China rückt wieder ins Blickfeld
Weil die Europäer sich wieder einmal nicht einigen können, rückt China als Vertragspartner wieder in den Vordergrund. Vor allem Uruguays Präsident Luis Lacalle Pou hatte sich in den letzten Monaten die Option Peking offengehalten und war dafür innerhalb des Mercosur kritisiert worden. Das zaudernde Europa müsste nun ausgerechnet auf Milei als Bollwerk hoffen, der sich klar gegen "Chinas Kommunisten", dafür umso deutlicher für Europa und Nordamerika ausgesprochen hatte. "Der Mercosur schließt unterdessen Abkommen, etwa mit Singapur oder demnächst mit den Vereinigten Arabischen Emiraten", sagt Moses.
Auch ein kleines Europa-Abkommen werde gerade verhandelt. Die in den EFTA-Staaten (Island, Liechtenstein, Norwegen und Schweiz) zusammengefassten Länder kommen allerdings nur auf 14 Millionen Einwohner.
Historische Chance verpasst
Der EU-Mercosur-Freihandelsvertrag lag bereits 2019 fertig ausgehandelt vor, auch damals blockierte Frankreich das Abkommen - offiziell wegen der umweltfeindlichen Amazonas-Politik des damaligen rechtspopulistischen Präsidenten Jair Bolsonaro. Inzwischen regiert mit Luiz Inacio Lula da Silva ein Linkspolitiker das Land und wirft den Europäern vor, mit nachträglich eingebrachten Umweltvorschriften eine Art "grünen Protektionismus" gegen Südamerika aufbauen zu wollen.
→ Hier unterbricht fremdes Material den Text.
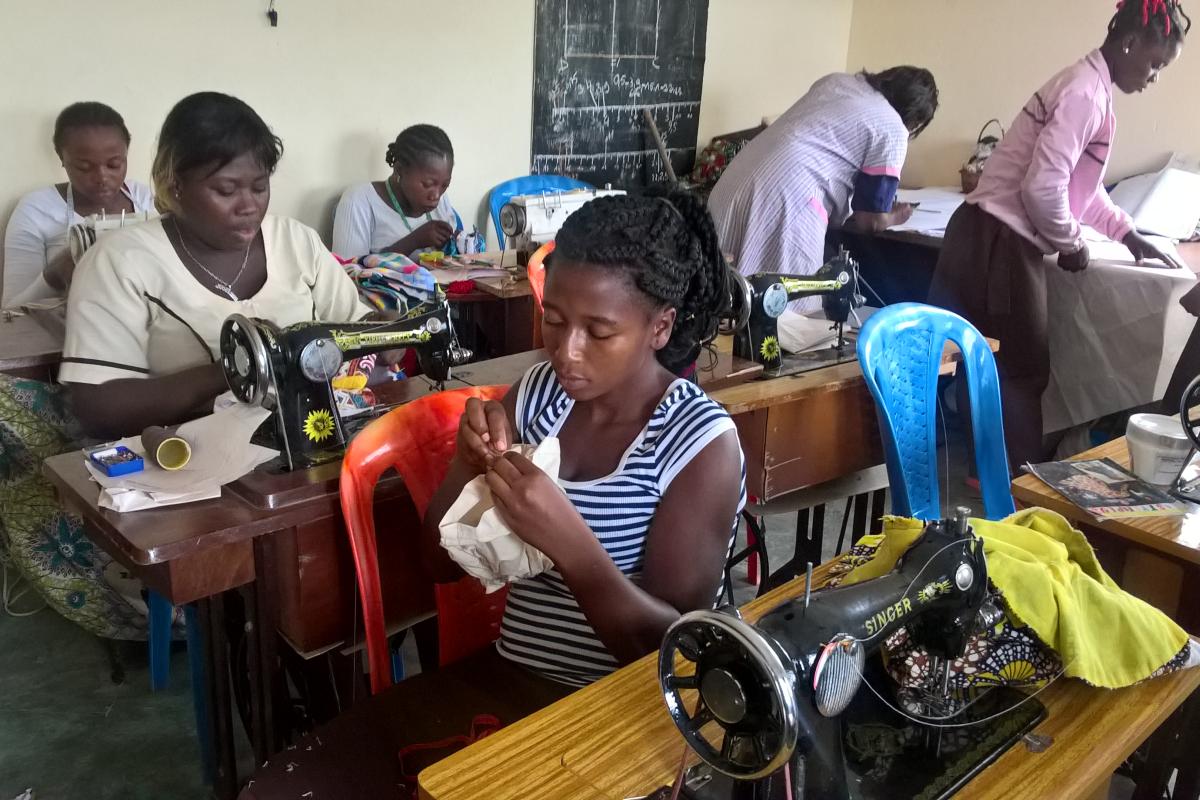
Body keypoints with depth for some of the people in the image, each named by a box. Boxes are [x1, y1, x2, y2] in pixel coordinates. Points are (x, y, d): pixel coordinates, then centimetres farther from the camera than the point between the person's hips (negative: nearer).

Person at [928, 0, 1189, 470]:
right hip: (999, 242, -9)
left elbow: (1082, 186, 28)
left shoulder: (1089, 88, 18)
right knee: (1022, 368, 1)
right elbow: (1043, 188, -24)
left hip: (997, 237, 9)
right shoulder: (1085, 94, -15)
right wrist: (1071, 243, -8)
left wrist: (1128, 234, 24)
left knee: (1000, 365, 14)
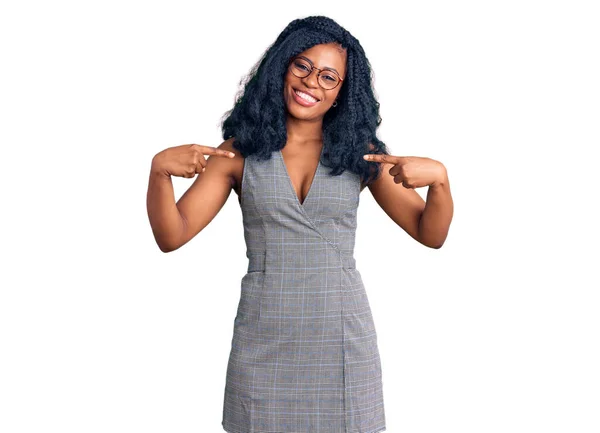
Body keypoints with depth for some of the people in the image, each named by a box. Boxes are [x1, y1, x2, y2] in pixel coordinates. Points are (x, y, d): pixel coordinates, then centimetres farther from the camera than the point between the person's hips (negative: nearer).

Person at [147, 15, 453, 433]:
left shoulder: (359, 153, 0)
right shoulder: (241, 150, -1)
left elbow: (431, 235, 0)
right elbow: (171, 236, -6)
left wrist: (438, 177, -20)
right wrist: (159, 170, -24)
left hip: (343, 336, 1)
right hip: (265, 339, 0)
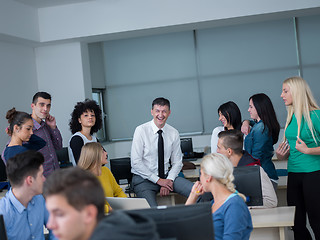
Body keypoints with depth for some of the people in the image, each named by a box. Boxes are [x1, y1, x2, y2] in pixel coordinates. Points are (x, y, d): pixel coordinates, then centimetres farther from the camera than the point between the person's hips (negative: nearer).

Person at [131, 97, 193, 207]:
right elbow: (136, 162, -11)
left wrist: (169, 180, -11)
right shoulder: (141, 130, -8)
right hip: (144, 179, -4)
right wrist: (158, 180, -15)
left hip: (166, 177, 4)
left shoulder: (174, 133, 3)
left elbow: (177, 162, 8)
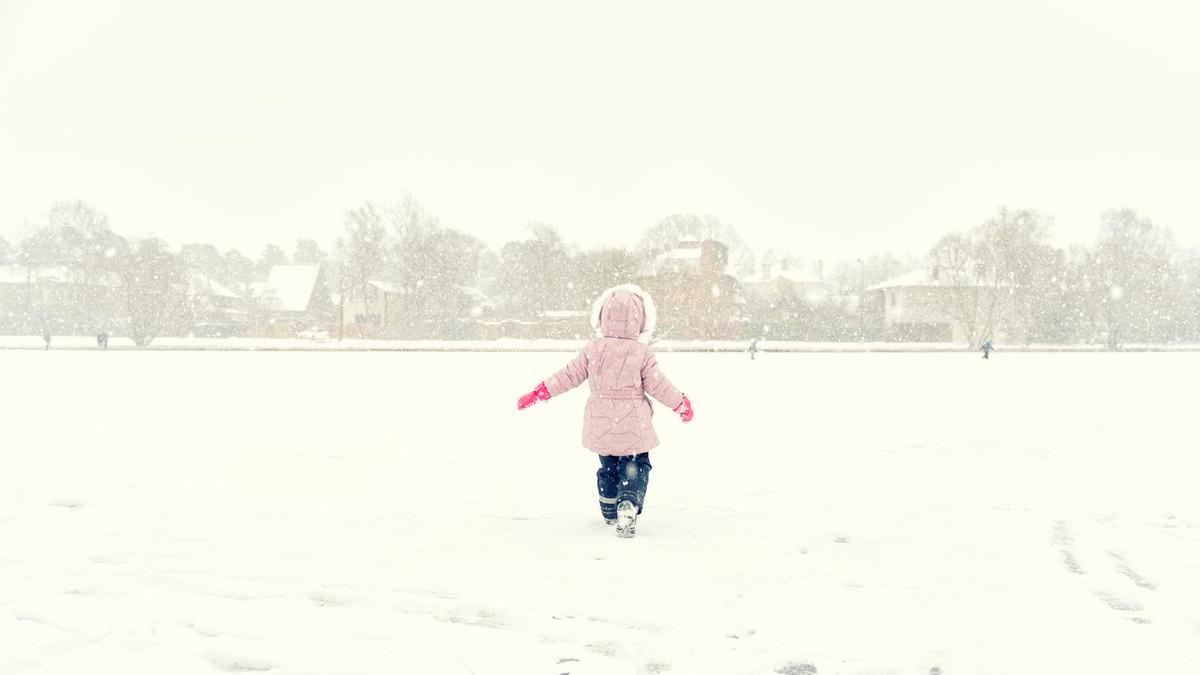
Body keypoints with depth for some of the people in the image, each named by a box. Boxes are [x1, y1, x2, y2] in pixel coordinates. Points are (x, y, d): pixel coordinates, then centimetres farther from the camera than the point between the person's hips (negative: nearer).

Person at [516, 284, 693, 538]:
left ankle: (610, 511, 34)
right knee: (636, 467, 5)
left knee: (608, 467, 21)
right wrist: (681, 403, 10)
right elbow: (658, 385, -6)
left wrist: (540, 392, 11)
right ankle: (628, 506, -19)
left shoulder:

"Neue Nägel in den Sarg des Abkommens"
Nach den Europawahlen soll der nächste Versuch unternommen werden. Inzwischen haben sich erste Rahmenbedingungen wieder verändert. Das gescheiterte EU-Lieferkettengesetz - von Umweltschützern und Menschenrechtsaktivisten gefordert und von Teilen der südamerikanischen Wirtschaft als kolonialer Übergriff auf die Souveränität wahrgenommen - ist gescheitert.
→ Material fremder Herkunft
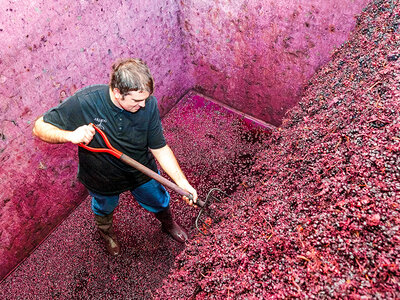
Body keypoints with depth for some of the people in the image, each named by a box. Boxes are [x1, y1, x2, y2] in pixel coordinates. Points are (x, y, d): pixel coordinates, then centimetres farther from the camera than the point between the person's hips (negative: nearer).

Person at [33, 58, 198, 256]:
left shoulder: (148, 104, -29)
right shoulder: (84, 102, -36)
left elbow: (160, 149, -19)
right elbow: (40, 128, -26)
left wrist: (182, 182, -27)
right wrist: (70, 135, -46)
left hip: (142, 173, 2)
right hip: (102, 178, -1)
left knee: (159, 202, 27)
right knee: (105, 208, 31)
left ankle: (168, 223, 66)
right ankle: (105, 231, 70)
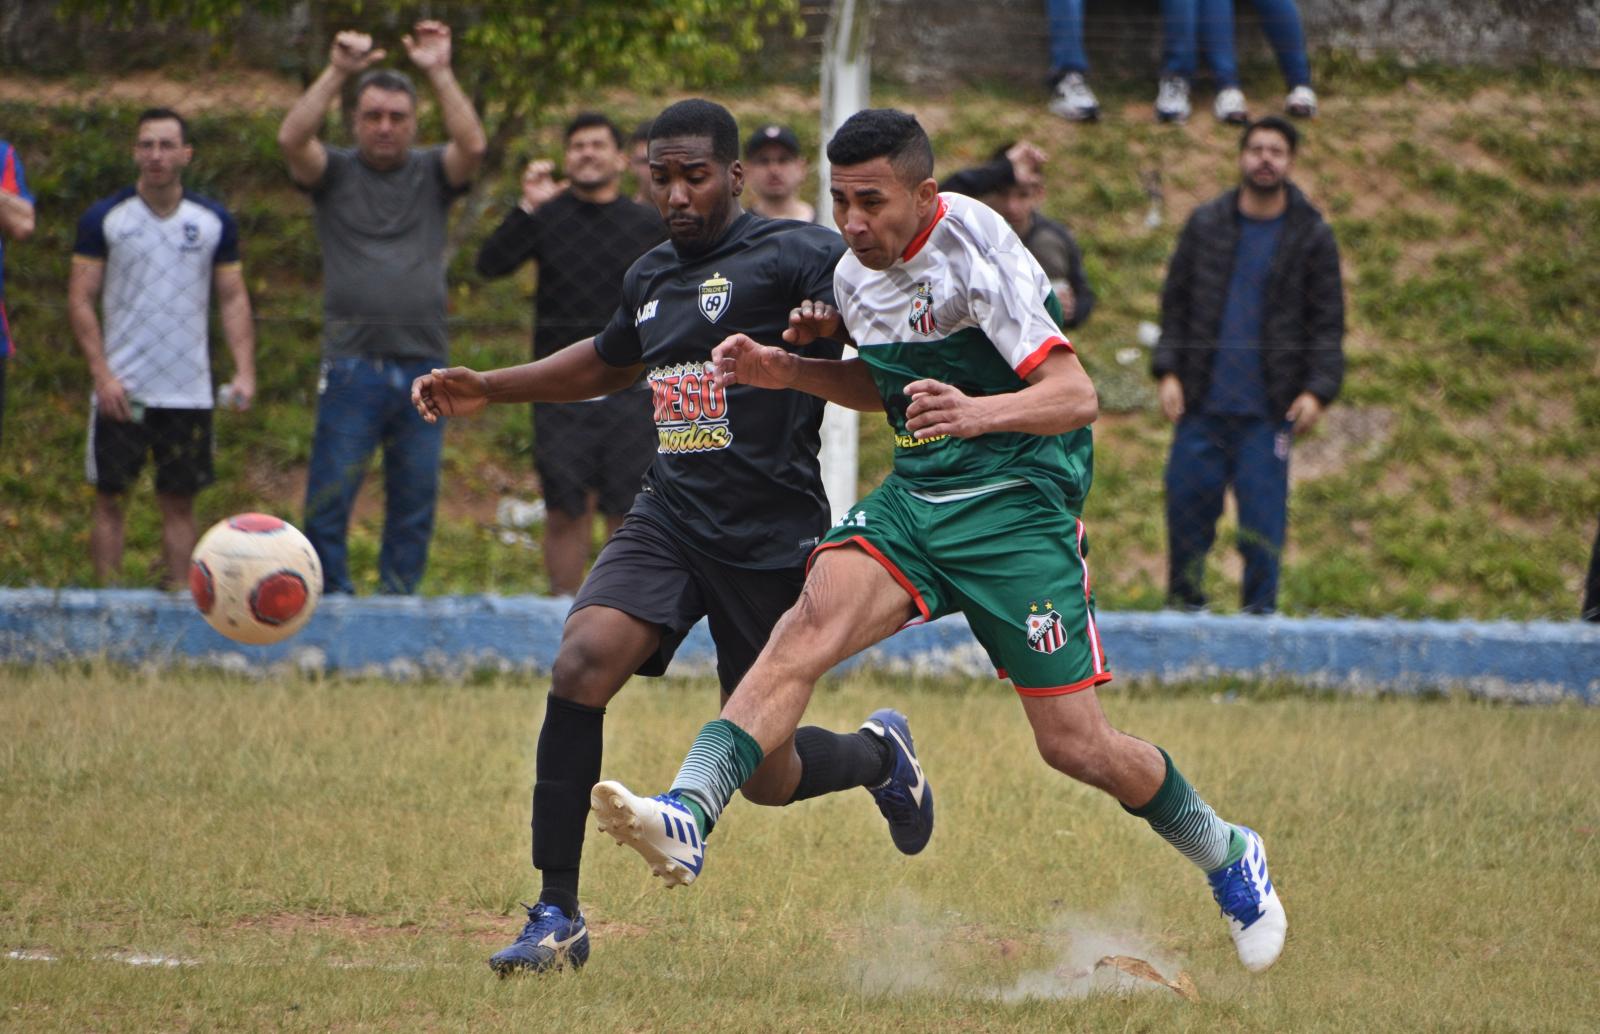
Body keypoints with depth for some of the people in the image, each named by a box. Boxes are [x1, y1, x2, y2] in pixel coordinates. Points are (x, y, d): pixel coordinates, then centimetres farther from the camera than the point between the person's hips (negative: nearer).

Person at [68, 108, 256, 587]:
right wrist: (102, 374, -11)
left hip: (188, 390, 2)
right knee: (110, 498, -1)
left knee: (179, 500, 4)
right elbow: (79, 300, -2)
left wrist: (245, 370, -3)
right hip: (122, 387, -2)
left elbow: (233, 299, 9)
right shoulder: (105, 218, -1)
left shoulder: (214, 221, 6)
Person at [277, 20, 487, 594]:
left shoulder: (432, 174, 10)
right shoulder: (336, 172, 6)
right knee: (329, 500, -6)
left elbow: (473, 144, -10)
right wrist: (337, 73, -17)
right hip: (353, 368, -2)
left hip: (423, 368, 2)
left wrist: (440, 74, -14)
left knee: (415, 503, 6)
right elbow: (292, 138, -12)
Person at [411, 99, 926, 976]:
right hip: (670, 517, 5)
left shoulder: (793, 256, -8)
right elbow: (609, 362, 35)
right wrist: (486, 390, 29)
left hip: (770, 540, -5)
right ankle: (557, 917, -15)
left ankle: (879, 755, 40)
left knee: (765, 778, 3)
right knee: (581, 664, -22)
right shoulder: (651, 279, 14)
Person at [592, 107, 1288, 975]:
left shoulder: (976, 248, -17)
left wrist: (979, 412, -41)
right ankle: (687, 817, -39)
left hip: (1020, 504, -6)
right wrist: (784, 372, 9)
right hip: (916, 496, 6)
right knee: (811, 621, -23)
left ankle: (1227, 856, 23)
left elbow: (1076, 396, -22)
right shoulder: (855, 275, 5)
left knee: (1074, 745, -4)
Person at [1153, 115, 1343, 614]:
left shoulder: (1312, 236, 4)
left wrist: (1317, 390, -7)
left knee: (1263, 512, -3)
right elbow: (1175, 302, 12)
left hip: (1268, 408, -2)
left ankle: (1260, 610, 6)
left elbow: (1328, 322, 5)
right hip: (1202, 401, 2)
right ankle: (1184, 604, 15)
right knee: (1189, 503, 1)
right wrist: (1168, 371, 1)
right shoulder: (1206, 224, 8)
Vor wenigen Tagen veröffentlichte die Umweltschutzorganisation Greenpeace zudem ein Rechtsgutachten, dass die juristische Grundlage des Freihandelsabkommen grundsätzlich in Frage stellt. Greenpeace kritisiert, dass es einer Ausweitung des Handels und des Seetransports führen könnte, was klimafeindlich sei. "Alle paar Tage kommen neue Nägel in den Sarg des Abkommens. Das Absurde ist, dass in der EU die meisten Fachleute überzeugt sind, dass Europa das Abkommen viel dringender braucht als Südamerika, trotzdem kommt Europa nicht zu Potte", sagt Moses.